Выбрать главу

Благодарение Богу, в скором времени мне удалось избавиться от этого спиритизма, и с той поры моя связь с поэзией напоминает отношения бывших супругов, которые хоть и развелись, но продолжают оставаться друзьями… Среди упомянутых французских стихотворений было одно посвященное Марату. Я помню только, что позвонил ему и сказал, что надо встретиться, а при встрече сунул ему в руку листок, предупредив, что это временная патология и что со мной в общем всё в порядке.

A Marat Kharazian Souvenirs. Il nous semble souvent que c’est nous qui (ô pure illusion!) les gardons, — mais, en fait, ce sont eux, nos complices inconnus, qui nous aident tout à coup dans cette vie sans issue, où nous nous tourmentons. Souvenirs. Ne sont-ils que les pluies battantes qui arrosent le sol desséché de nos âmes, où soudain, après tant d’attente, le désert se transforme en vergers? Souvenirs. Hirondelles du temps retrouvé, de nos pertes l’intérieur merveilleux… Toute la France — j’ai vu — était gravée sur le cuivre humide de tes yeux. Ce 27 juillet 1977[273]

Я впервые увидел притихшего Марата. Такого ему еще никто никогда не дарил. Ко всему поэзия не была, да и не могла быть формой и вкусом его души. Не то чтобы он не воспринимал её вообще; напротив, некоторые стихи он даже любил и знал наизусть. Чего он просто не мог терпеть, так это лирику. Его восприятие лирики кончалось на Брюсове, чье стихотворение «На бульваре» он часто на разных вечеринках, игнорируя усмешечки почитательниц Ахматовой и Ахмадулиной, выпаливал как бы в сопровождении духового оркестра:

С опущенным взором, в пелериночке белой, Она прошла мимо походкой несмелой.

У Брюсова во второй строке было:

Она мимо нас мелькнула несмело,

но маратовская версия нравилась мне больше. На вопрос, чем же ему так близки эти строки, он отвечал: «А я её вижу. Полдень. Южный городок, может, Евпатория. И вдруг, в белой пелеринке, ни на кого не глядя, мимо проходит она ».

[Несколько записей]
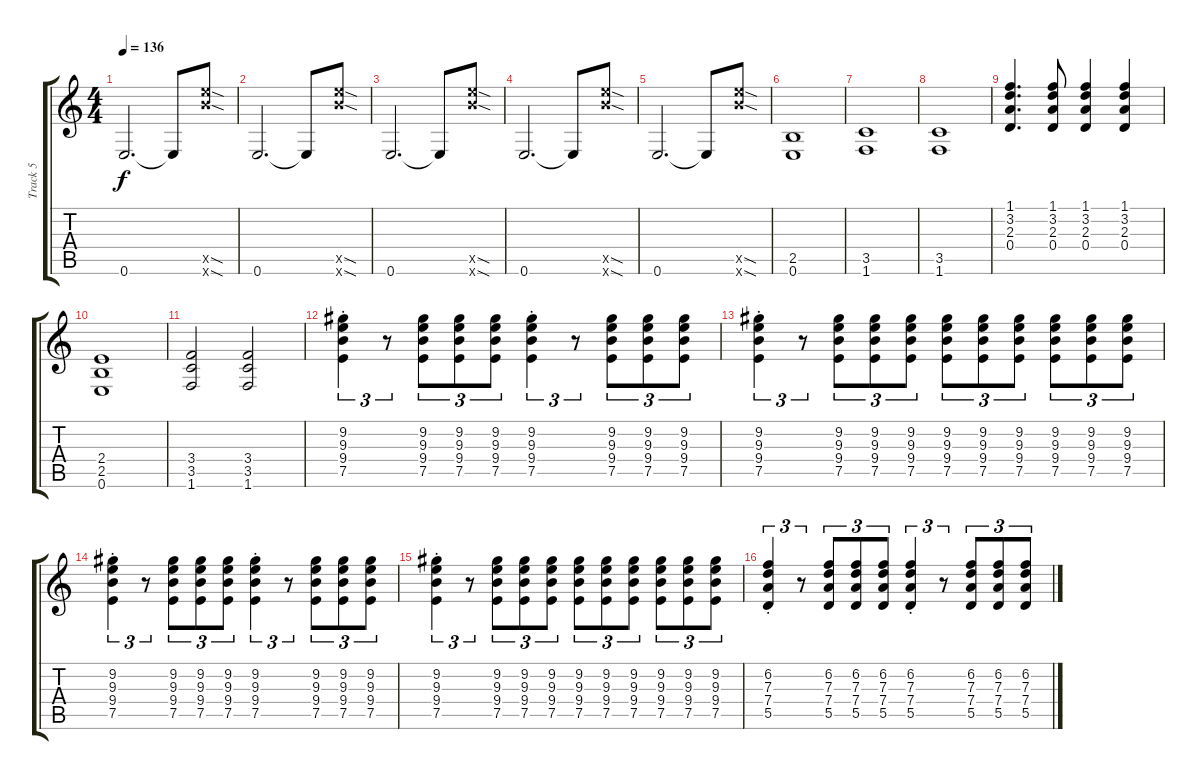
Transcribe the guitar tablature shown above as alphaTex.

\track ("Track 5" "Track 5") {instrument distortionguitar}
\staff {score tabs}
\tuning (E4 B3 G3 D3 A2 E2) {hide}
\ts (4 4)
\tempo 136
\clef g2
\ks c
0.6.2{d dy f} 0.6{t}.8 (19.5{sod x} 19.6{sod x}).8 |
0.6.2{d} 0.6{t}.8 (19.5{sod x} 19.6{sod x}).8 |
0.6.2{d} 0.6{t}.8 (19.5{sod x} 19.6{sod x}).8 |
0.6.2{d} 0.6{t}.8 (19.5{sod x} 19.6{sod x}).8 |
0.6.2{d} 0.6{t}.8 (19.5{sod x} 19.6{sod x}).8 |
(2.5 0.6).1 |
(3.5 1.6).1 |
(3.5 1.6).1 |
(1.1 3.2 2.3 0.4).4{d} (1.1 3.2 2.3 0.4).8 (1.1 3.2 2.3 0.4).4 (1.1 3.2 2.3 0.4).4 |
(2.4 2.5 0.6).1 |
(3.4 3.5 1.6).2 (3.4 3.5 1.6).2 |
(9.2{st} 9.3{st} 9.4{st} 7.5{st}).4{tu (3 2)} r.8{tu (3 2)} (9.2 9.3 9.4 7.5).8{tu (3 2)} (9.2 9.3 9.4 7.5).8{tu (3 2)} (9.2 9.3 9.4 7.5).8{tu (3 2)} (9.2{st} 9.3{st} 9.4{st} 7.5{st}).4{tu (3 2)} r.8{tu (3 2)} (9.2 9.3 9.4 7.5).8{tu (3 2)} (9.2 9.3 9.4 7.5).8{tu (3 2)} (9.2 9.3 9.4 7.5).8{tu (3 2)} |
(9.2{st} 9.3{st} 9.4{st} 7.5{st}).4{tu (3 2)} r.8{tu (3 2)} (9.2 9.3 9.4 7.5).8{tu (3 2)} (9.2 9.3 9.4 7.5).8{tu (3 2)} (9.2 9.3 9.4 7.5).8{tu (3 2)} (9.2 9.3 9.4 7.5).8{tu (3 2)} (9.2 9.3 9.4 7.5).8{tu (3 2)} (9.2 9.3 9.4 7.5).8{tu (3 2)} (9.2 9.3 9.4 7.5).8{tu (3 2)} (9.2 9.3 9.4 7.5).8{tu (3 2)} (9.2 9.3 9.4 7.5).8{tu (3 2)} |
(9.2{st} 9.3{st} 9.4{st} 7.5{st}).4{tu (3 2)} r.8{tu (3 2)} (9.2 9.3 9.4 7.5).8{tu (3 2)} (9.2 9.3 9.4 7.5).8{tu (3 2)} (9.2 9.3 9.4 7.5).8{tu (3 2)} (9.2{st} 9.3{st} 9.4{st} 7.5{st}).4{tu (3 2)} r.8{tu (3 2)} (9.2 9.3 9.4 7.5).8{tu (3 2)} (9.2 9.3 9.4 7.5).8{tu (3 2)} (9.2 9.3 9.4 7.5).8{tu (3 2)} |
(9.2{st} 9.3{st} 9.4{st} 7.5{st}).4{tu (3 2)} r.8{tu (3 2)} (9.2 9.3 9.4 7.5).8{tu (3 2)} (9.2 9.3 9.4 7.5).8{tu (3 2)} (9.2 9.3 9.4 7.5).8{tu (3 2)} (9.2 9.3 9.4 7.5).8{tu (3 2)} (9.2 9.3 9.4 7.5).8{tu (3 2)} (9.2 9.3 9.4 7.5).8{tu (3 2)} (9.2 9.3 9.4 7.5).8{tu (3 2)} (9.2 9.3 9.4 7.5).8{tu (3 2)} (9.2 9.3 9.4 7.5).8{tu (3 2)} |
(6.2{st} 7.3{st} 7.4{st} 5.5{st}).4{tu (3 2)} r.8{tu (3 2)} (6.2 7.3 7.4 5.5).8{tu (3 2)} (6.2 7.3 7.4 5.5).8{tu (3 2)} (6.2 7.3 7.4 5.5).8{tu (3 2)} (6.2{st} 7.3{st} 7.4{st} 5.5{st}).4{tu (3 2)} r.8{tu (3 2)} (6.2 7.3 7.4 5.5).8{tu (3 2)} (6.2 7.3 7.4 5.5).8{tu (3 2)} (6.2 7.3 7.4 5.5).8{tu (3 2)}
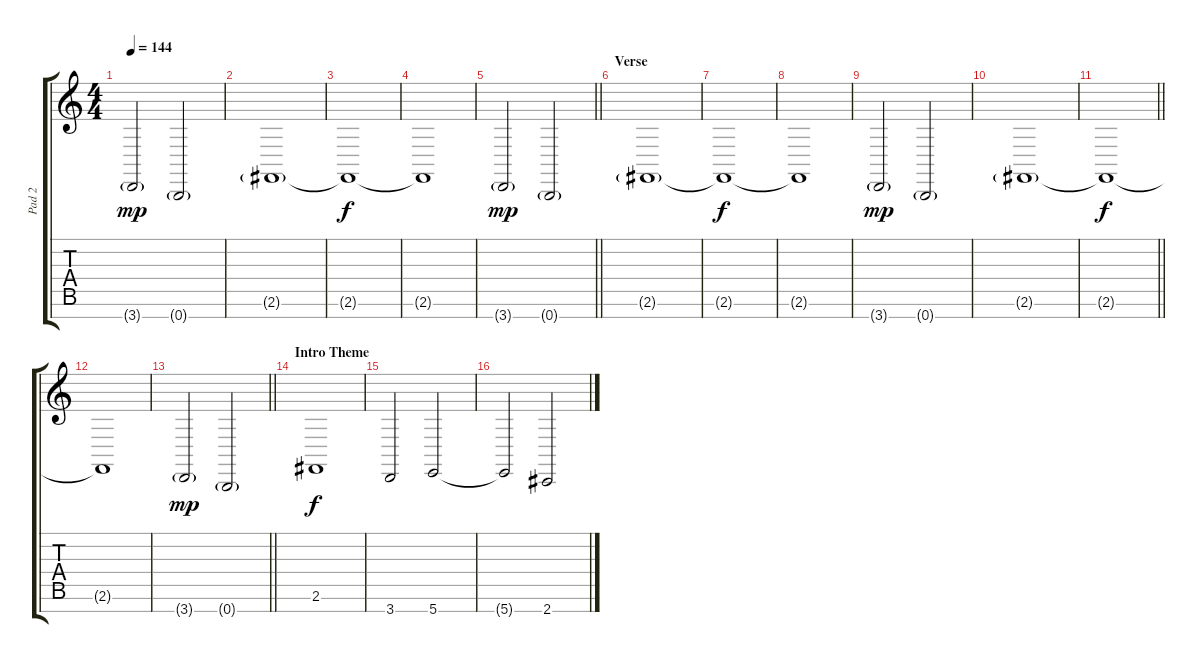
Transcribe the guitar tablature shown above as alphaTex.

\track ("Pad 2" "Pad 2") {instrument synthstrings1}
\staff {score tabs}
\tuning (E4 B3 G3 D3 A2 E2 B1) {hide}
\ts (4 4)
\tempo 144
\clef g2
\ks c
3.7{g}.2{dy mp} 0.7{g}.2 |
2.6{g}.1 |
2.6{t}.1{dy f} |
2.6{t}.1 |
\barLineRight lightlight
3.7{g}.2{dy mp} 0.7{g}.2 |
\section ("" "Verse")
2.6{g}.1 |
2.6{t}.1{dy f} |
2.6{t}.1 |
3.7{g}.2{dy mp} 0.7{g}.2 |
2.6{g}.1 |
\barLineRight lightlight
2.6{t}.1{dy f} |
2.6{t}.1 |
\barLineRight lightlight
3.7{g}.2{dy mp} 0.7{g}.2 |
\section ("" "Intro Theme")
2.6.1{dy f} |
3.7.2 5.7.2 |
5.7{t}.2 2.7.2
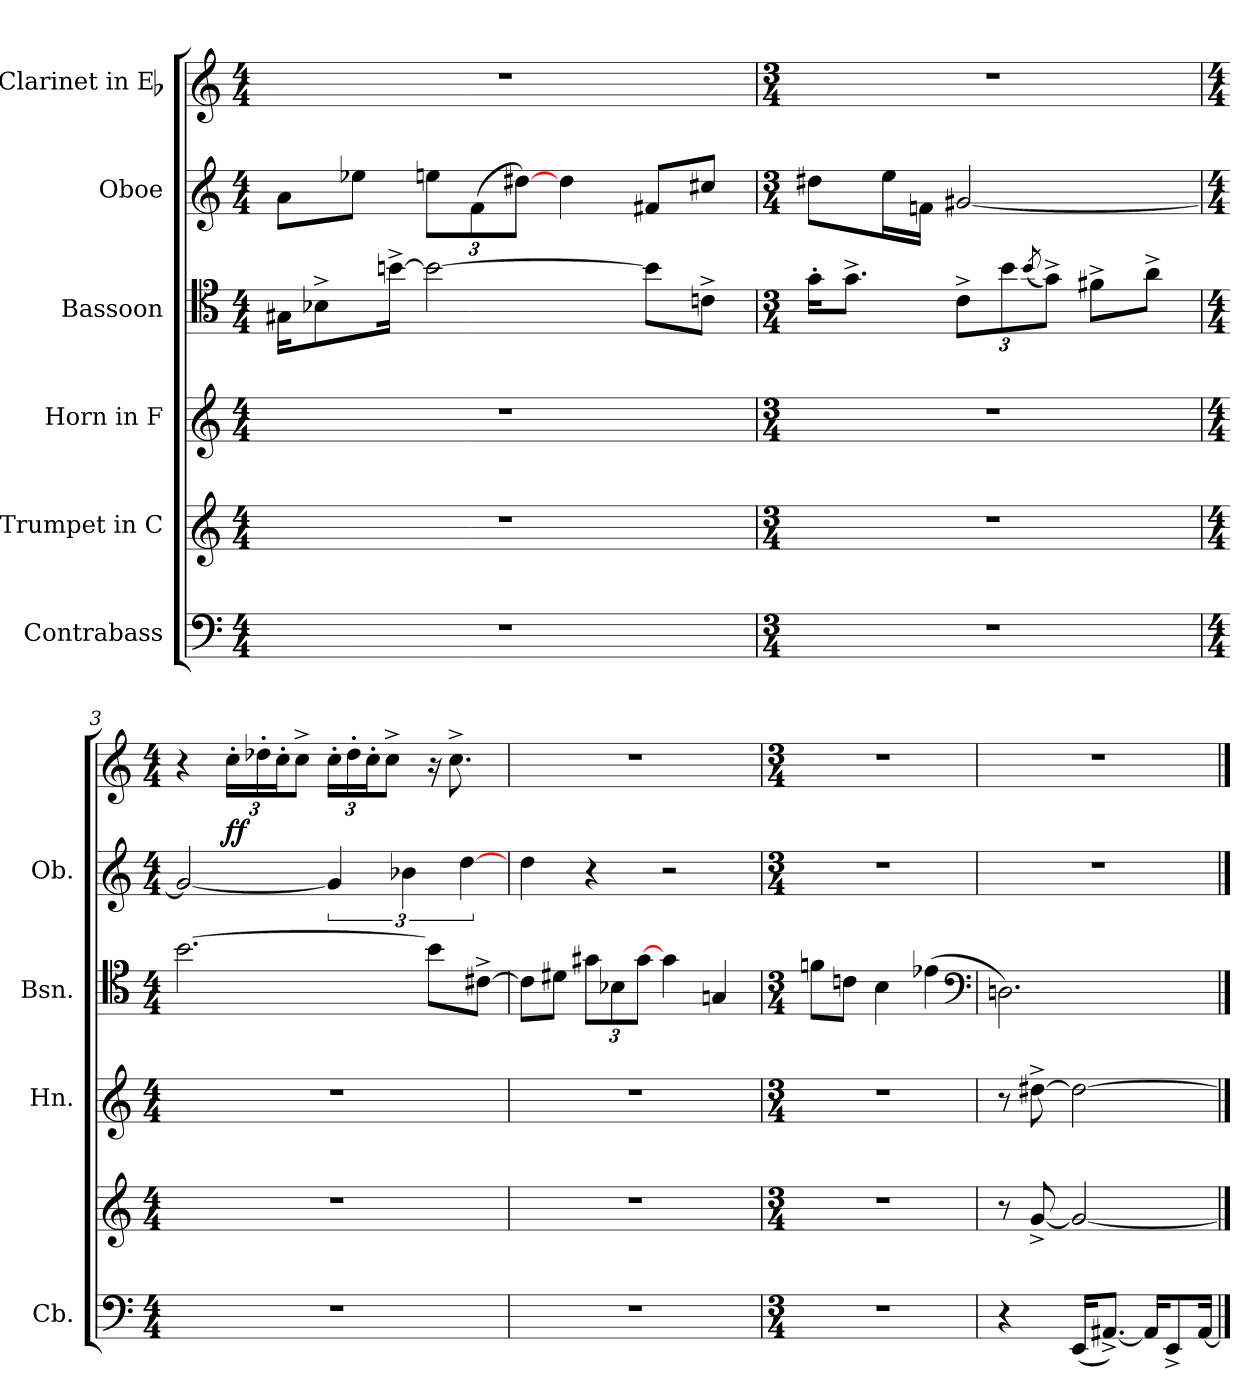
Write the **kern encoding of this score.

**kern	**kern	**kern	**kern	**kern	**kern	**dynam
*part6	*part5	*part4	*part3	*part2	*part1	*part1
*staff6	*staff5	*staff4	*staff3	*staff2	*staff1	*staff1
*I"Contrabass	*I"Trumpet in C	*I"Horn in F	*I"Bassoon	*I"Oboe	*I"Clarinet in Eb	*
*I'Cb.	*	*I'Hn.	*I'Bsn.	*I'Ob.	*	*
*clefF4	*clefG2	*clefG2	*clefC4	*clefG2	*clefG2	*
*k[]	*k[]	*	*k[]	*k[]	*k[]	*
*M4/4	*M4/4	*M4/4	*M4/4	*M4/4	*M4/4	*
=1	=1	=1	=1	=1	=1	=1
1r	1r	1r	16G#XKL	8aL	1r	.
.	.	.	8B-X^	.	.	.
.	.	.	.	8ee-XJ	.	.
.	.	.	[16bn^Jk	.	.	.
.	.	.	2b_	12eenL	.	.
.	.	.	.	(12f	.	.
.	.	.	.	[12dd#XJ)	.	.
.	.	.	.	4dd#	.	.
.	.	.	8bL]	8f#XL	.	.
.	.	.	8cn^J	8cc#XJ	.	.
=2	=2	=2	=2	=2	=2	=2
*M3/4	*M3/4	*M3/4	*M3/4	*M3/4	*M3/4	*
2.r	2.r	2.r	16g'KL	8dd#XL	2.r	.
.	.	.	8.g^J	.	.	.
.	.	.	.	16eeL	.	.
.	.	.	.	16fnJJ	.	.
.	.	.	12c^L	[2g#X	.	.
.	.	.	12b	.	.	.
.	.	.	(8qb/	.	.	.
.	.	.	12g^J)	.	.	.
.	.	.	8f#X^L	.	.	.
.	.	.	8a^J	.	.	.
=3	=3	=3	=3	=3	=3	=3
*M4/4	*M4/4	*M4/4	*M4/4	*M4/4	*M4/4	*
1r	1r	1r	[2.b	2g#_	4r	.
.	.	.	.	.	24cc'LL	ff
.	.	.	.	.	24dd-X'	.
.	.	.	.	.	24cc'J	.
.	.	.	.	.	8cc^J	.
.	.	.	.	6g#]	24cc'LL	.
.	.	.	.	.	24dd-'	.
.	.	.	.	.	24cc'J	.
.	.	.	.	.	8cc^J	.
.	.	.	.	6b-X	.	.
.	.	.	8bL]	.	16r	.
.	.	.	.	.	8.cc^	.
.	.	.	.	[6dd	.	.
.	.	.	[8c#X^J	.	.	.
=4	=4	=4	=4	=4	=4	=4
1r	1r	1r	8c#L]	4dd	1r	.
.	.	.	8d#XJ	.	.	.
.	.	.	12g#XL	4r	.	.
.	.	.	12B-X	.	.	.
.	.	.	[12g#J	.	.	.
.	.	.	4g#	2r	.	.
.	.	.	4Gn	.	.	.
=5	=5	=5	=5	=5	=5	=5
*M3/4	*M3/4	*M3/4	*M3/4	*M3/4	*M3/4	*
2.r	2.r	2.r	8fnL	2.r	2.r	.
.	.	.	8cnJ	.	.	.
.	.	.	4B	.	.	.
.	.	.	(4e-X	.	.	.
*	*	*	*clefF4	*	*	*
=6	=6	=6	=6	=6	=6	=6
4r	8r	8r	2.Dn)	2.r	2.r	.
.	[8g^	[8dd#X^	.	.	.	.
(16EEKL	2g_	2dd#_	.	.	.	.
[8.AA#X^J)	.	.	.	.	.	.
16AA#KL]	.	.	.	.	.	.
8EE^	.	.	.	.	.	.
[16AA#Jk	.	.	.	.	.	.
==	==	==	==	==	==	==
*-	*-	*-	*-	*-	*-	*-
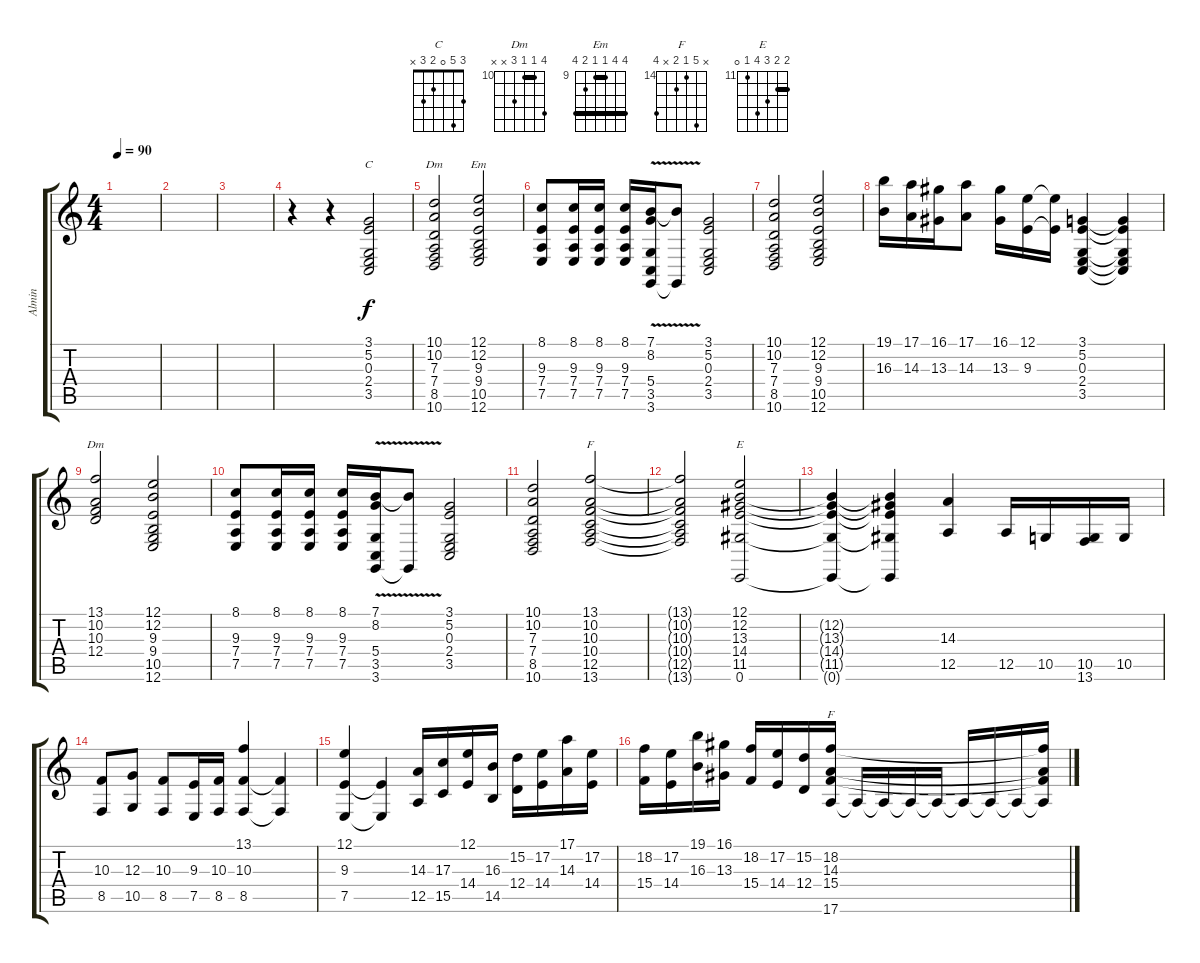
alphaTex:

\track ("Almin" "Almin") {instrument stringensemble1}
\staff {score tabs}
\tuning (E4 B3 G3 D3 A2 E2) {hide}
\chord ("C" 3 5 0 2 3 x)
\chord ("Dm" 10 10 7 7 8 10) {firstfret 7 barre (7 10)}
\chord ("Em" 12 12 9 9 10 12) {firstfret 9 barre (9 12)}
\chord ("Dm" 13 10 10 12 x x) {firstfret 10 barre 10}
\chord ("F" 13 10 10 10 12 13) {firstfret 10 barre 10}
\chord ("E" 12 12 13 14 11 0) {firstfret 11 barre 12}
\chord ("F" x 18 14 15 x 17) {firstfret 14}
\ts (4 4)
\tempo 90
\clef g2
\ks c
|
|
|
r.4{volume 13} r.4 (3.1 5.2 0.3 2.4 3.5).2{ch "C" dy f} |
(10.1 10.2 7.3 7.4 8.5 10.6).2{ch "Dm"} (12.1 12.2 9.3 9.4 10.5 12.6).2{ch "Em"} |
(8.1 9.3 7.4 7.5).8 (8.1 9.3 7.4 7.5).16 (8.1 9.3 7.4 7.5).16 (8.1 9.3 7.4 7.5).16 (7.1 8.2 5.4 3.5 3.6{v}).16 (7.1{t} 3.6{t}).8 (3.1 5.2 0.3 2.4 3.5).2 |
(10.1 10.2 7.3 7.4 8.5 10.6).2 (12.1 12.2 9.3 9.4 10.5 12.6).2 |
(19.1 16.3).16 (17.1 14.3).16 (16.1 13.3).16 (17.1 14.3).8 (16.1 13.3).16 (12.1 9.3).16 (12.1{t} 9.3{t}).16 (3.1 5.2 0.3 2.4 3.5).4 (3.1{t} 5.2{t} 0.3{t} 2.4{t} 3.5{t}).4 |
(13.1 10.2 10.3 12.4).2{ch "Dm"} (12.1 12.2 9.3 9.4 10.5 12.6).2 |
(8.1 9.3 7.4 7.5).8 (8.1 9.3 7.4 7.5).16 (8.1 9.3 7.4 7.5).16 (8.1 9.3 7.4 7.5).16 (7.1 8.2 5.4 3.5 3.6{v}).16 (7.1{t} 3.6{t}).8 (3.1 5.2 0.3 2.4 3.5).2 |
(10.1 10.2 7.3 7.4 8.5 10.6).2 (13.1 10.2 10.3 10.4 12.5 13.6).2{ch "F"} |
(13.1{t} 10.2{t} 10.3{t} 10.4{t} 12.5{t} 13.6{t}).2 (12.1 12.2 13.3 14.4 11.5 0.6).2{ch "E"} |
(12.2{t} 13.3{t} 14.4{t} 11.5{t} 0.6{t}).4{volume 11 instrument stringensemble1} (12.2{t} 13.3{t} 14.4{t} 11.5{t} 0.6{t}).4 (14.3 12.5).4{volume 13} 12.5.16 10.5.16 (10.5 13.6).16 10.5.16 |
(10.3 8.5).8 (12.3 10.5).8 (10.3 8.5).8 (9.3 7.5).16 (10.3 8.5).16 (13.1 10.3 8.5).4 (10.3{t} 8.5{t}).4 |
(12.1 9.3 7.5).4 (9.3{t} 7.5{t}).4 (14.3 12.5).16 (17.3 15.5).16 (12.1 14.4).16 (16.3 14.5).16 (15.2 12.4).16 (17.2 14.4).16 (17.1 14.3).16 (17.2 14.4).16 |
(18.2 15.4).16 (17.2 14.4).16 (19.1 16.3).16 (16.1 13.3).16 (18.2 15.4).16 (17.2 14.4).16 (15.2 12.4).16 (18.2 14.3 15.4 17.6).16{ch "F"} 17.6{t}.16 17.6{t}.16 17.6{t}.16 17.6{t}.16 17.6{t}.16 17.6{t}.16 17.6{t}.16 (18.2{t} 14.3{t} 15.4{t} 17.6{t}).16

Условие задачи A »
Согласуются ли с отрывком следующие утверждения: (i) одно из французских стихотворений было посвящено Марату; (ii) Марат любил лирику; (iii) рассказчику маратовская версия второй строки нравилась больше брюсовской? На каждое ответьте «да» или «нет» и дословно приведите решающие слова отрывка.
Условие задачи B »
Сколько строк в записях содержат строку «barre»? Регистр учитывается; в ответе укажите только число.
Отрывок и записи никак не связаны друг с другом.

Правильный ответ A »
(i) Да: «Среди упомянутых французских стихотворений было одно посвященное Марату».
(ii) Нет: «Чего он просто не мог терпеть, так это лирику».
(iii) Да: «но маратовская версия нравилась мне больше».

Правильный ответ B »
5